GIVEN DATA: Begin

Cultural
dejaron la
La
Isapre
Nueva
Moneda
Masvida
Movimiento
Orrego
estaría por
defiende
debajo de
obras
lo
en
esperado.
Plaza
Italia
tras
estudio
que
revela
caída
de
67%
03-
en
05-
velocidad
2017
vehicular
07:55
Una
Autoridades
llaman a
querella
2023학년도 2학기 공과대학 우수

GIVEN DATA: End
GIVEN DATA: Begin

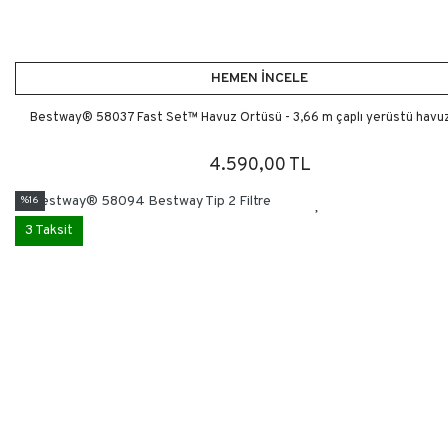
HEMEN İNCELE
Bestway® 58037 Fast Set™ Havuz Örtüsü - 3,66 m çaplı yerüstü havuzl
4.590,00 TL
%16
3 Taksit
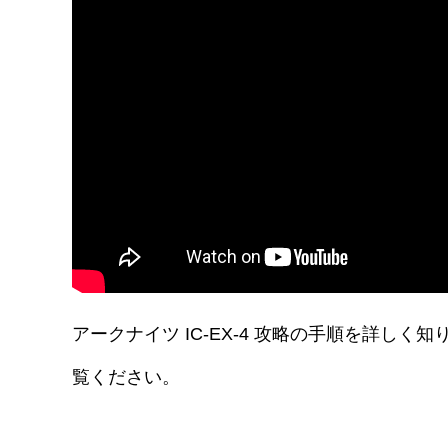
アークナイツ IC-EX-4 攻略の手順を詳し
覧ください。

GIVEN DATA: End

▶ _WHAT YOU SHOULD DO_
Take from the material above the lines running from the one with "Autoridades" through the one with "2023학년도 2학기 공과대학 우수", and repeat them exactly, with nothing else.

▶ _EXERCISE OUTPUT_
Autoridades
llaman a
querella
2023학년도 2학기 공과대학 우수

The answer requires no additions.